What this task involves: Print every line of text in the data below without changing anything, and leave the pictures out.

Input for this task:

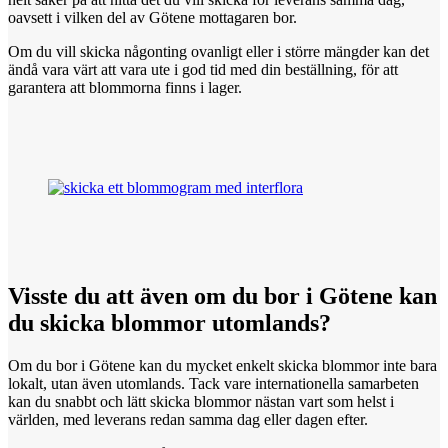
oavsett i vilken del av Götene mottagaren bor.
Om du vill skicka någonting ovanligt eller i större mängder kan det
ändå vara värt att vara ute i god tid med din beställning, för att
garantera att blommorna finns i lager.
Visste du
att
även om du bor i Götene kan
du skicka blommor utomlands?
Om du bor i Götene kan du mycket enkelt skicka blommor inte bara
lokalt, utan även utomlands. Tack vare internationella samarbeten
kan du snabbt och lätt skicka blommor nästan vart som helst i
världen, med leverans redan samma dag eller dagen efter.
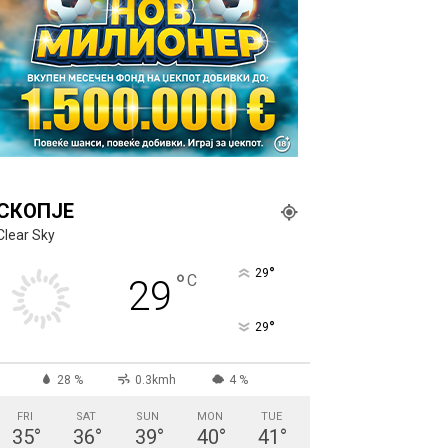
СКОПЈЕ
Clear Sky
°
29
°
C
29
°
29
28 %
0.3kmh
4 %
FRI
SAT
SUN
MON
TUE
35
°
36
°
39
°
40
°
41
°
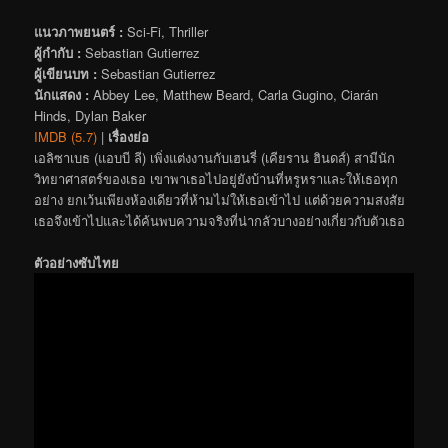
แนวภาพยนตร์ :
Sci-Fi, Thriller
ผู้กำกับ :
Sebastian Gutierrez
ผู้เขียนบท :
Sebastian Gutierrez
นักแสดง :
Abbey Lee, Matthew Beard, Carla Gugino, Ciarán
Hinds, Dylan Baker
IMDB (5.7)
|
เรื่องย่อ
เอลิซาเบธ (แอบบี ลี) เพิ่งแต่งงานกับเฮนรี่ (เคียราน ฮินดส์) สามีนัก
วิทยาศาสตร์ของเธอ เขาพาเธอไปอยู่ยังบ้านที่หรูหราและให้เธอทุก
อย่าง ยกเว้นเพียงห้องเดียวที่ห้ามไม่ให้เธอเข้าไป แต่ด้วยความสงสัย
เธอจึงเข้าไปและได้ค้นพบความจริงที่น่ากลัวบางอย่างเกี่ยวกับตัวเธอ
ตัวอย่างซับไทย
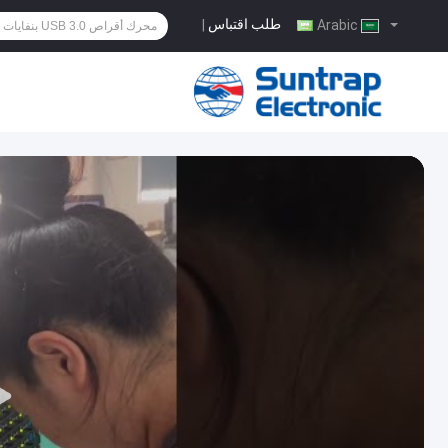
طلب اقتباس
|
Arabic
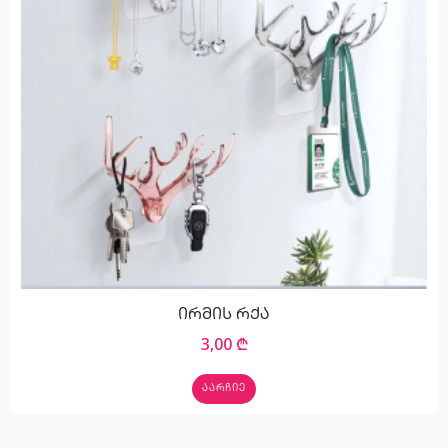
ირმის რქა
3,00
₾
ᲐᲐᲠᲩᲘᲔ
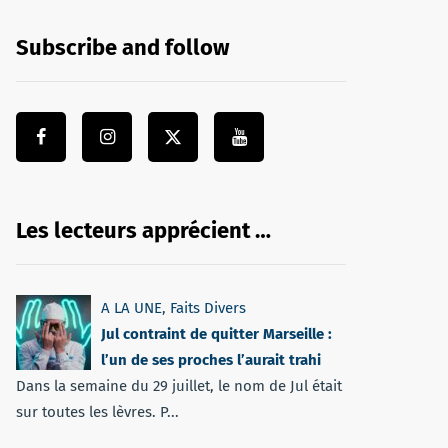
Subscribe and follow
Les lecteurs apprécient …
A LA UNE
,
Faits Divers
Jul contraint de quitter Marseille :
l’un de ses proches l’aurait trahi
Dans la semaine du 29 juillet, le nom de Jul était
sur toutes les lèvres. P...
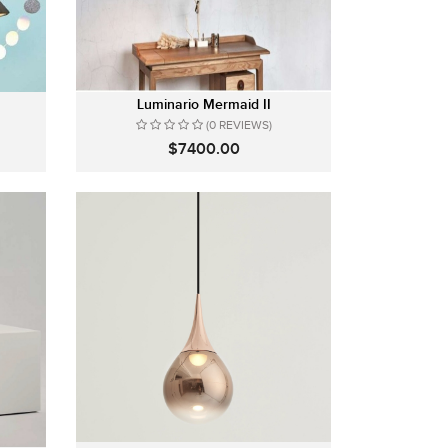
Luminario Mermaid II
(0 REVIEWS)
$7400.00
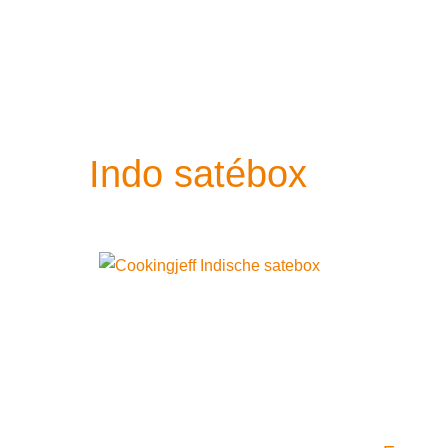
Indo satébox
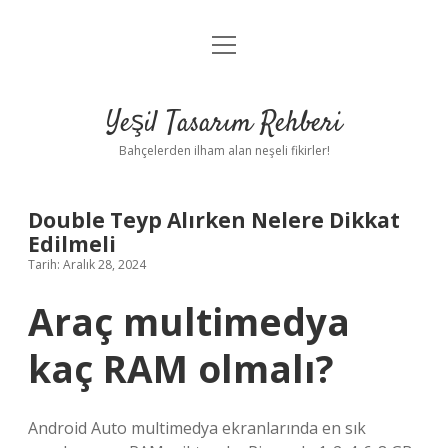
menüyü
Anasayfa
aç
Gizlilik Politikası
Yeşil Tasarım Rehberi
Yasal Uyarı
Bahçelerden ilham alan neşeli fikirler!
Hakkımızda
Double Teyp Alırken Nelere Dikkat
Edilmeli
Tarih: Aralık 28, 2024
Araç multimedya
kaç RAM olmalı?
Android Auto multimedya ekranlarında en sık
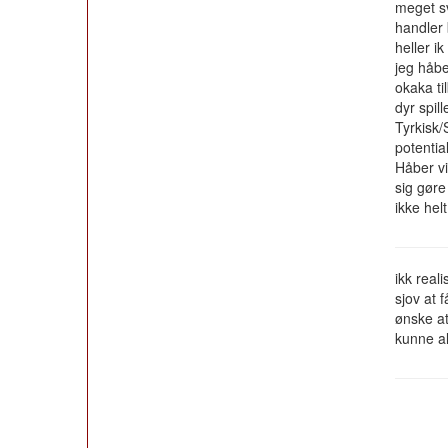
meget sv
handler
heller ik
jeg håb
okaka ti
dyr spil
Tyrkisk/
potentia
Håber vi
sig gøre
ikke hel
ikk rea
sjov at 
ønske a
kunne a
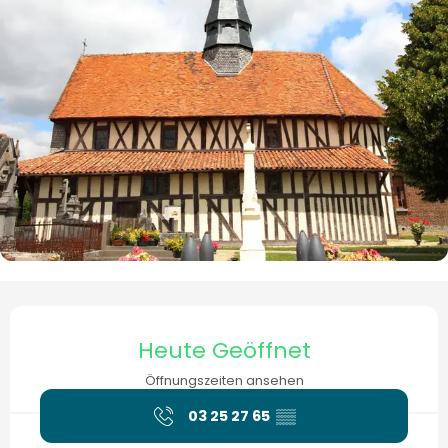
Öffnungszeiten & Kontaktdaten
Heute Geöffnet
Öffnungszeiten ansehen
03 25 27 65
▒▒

Answer to the exercise:
oavsett i vilken del av Götene mottagaren bor.
Om du vill skicka någonting ovanligt eller i större mängder kan det
ändå vara värt att vara ute i god tid med din beställning, för att
garantera att blommorna finns i lager.
Visste du
att
även om du bor i Götene kan
du skicka blommor utomlands?
Om du bor i Götene kan du mycket enkelt skicka blommor inte bara
lokalt, utan även utomlands. Tack vare internationella samarbeten
kan du snabbt och lätt skicka blommor nästan vart som helst i
världen, med leverans redan samma dag eller dagen efter.
СКОПЈЕ
Clear Sky
°
29
°
C
29
°
29
28 %
0.3kmh
4 %
FRI
SAT
SUN
MON
TUE
35
°
36
°
39
°
40
°
41
°
แนวภาพยนตร์ :
Sci-Fi, Thriller
ผู้กำกับ :
Sebastian Gutierrez
ผู้เขียนบท :
Sebastian Gutierrez
นักแสดง :
Abbey Lee, Matthew Beard, Carla Gugino, Ciarán
Hinds, Dylan Baker
IMDB (5.7)
|
เรื่องย่อ
เอลิซาเบธ (แอบบี ลี) เพิ่งแต่งงานกับเฮนรี่ (เคียราน ฮินดส์) สามีนัก
วิทยาศาสตร์ของเธอ เขาพาเธอไปอยู่ยังบ้านที่หรูหราและให้เธอทุก
อย่าง ยกเว้นเพียงห้องเดียวที่ห้ามไม่ให้เธอเข้าไป แต่ด้วยความสงสัย
เธอจึงเข้าไปและได้ค้นพบความจริงที่น่ากลัวบางอย่างเกี่ยวกับตัวเธอ
ตัวอย่างซับไทย
طلب اقتباس
|
Arabic
ირმის რქა
3,00
₾
ᲐᲐᲠᲩᲘᲔ
Subscribe and follow
Les lecteurs apprécient …
A LA UNE
,
Faits Divers
Jul contraint de quitter Marseille :
l’un de ses proches l’aurait trahi
Dans la semaine du 29 juillet, le nom de Jul était
sur toutes les lèvres. P...
Luminario Mermaid II
(0 REVIEWS)
$7400.00
Indo satébox
menüyü
Anasayfa
aç
Gizlilik Politikası
Yeşil Tasarım Rehberi
Yasal Uyarı
Bahçelerden ilham alan neşeli fikirler!
Hakkımızda
Double Teyp Alırken Nelere Dikkat
Edilmeli
Tarih: Aralık 28, 2024
Araç multimedya
kaç RAM olmalı?
Android Auto multimedya ekranlarında en sık
meget sv
handler
heller ik
jeg håb
okaka ti
dyr spil
Tyrkisk/
potentia
Håber vi
sig gøre
ikke hel
ikk rea
sjov at 
ønske a
kunne a
Öffnungszeiten & Kontaktdaten
Heute Geöffnet
Öffnungszeiten ansehen
03 25 27 65
▒▒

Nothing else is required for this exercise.